Why do non-orthogonal basis functions encode 'redundant' information in transforms?

I'm currently learning about wavelets and keep running into this idea of redundancy involved with the continuous wavelet transform. What I have gathered so far is that there is some 'commonality' between the wavelets in the continuous wavelet transform. Thus, by doing the full transform, you actually collect redundant information.

However, I'm not sure if I fully understand this. Why is it that there was never this topic of redundancy when doing the fourier transform? Well I will guess that the answer to that is due to the fact that all sinusoidal functions of different frequencies are orthogonal to one another. Thus when you do the fourier transform, you don't encode redundant information.

So I've concluded that by having orthogonal functions, there becomes no redundancy of encoding information regarding the signal.
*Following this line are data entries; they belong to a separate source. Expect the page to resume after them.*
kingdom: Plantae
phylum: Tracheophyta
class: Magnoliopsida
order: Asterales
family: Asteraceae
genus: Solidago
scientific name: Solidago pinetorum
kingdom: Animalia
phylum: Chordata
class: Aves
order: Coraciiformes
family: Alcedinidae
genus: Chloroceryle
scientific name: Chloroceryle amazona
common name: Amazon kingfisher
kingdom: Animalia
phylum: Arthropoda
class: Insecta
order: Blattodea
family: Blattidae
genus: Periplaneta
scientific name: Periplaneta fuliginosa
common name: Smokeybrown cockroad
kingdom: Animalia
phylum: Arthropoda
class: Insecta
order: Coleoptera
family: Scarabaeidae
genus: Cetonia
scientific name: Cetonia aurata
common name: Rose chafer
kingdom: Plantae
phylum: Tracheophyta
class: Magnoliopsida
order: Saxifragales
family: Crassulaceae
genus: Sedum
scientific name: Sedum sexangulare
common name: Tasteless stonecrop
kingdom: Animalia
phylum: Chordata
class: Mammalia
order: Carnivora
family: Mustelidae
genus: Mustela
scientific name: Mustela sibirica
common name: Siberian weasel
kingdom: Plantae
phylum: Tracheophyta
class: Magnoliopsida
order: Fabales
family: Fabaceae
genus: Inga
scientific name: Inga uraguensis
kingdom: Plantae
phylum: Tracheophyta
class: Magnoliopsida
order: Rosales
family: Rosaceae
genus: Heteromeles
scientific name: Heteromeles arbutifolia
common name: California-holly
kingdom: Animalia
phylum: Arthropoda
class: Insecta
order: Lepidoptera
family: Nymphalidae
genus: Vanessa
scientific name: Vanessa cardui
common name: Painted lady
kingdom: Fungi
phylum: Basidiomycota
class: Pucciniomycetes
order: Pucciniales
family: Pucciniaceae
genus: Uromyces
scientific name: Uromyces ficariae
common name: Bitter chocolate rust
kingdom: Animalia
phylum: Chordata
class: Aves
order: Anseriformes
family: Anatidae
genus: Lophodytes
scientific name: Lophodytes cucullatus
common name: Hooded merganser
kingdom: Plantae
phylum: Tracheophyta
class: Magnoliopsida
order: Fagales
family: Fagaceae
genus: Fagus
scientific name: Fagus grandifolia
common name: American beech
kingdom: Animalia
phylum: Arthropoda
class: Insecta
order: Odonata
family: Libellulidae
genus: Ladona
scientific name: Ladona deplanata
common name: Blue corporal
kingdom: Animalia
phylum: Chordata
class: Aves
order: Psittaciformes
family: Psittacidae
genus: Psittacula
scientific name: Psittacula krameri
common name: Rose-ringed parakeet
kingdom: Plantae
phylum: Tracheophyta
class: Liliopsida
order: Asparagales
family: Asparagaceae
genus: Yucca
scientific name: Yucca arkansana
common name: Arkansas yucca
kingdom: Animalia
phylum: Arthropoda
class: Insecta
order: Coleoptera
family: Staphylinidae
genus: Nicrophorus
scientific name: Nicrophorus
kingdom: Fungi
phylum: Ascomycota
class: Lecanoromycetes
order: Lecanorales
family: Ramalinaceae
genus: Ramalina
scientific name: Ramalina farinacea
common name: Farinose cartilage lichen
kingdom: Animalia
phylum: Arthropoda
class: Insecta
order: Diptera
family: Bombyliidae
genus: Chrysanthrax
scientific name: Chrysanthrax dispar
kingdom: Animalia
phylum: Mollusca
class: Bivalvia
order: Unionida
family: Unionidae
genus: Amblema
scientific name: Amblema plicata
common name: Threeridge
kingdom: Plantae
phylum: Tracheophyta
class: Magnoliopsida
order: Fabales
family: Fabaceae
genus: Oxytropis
However, I'm looking for an 'Explain Like I'm Five' type explanation of why orthogonal basis functions remove redundancy.

For some reason I have a feeling that the entire concept could be explained in 2D space using the concept of projections.. but i'll wait to see.

Listen to your gut.

Let’s look at a pair of linearly independent unit vectors $\mathbf u$ and $\mathbf v$ in $\mathbb R^2$. (They don’t really have to be unit vectors, but omitting all of the normalization factors that would otherwise be necessary reduces clutter.)

If $\mathbf v$ is not orthogonal to $\mathbf u$, then they overlap: there’s a component of $\mathbf v$ that’s parallel to $\mathbf u$, i.e., $\mathbf v$ contains a redundant non-zero scalar multiple of $\mathbf u$. Similarly, $\mathbf u$ has a redundant $\mathbf v$-component.

If we have an orthonormal basis $(\mathbf u,\mathbf v)$ of $\mathbb R^2$, we can express a vector $\mathbf w$ as a linear combination of the basis vectors via orthogonal projection: $$\mathbf w=\pi_{\mathbf u}\mathbf w+\pi_{\mathbf v}\mathbf w=(\mathbf u\cdot\mathbf w)\mathbf u+(\mathbf v\cdot\mathbf w)\mathbf v.$$ If we try to do this with non-orthogonal basis vectors, however, it doesn’t work.

The problem is that those overlaps between $\mathbf u$ and $\mathbf v$ are overcounted when we add up the individual projections. The red vector in the above diagram is the redundant contribution of the orthogonal projection onto $\mathbf v$, and the blue is a redundant contribution from projection onto $\mathbf u$.

The same thing occurs when the vectors are functions instead of elements of $\mathbb R^2$. If the basis vectors aren’t orthogonal, then they overlap to some degree and individual orthogonal projections onto them contribute redundant elements to the sum.

The Gram-Schmidt process finds and eliminates such redundancies among a set of vectors. Another way to eliminate them is to change the direction of projection so that it’s parallel to the other basis vector. In higher-dimensional spaces, that can be generalized to projecting parallel to the given basis vector onto its complement and then subtracting that projection from the original vector, but that’s pretty much what you do when applying the Gram-Schmidt process.

To give a more functional analytic answer to compliment @amd's (excellent) answer, the reason that orthogonal decompositions do not encode redundant information is because of Parseval's identity which is given by $$ \lvert\lvert f \rvert\rvert^{2}= \sum^{\infty}_{i=1}\lvert \langle f,g_{n} \rangle \rvert^{2}$$ and basically means that taking an inner product of a function with an orthogonal basis preserves the energy of a function (i.e. $L^{2}$-norm). It is easy to conclude that orthgonality is always better but this is not always true as sometimes, we can achieve a generalization of Parseval's identity via something called a "frame". We say that a sequence of functions $g_{n}(x)$ satisfy the frame condition if $$ A\lvert\lvert f \rvert\rvert^{2} \leq \sum^{\infty}_{i=1}\lvert \langle f,g_{n} \rangle \rvert^{2} \leq B\lvert\lvert f \rvert\rvert^{2} $$ and this allows us to relax the orthogonality requirement for $g_{n}$. These types of decompositions are particularly important in wavelet analysis, where frames are often much easier to work with than orthonormal bases, especially in industry settings.

A third aspect (which often is just as important in practice) is that the space of functions you analyze (for a particular application) is likely to be a rather small subset of the set of all possible functions which is what a basis (or frame) ensures us to be able to represent. And the functions you won't encounter you will not need designing your wavelets for.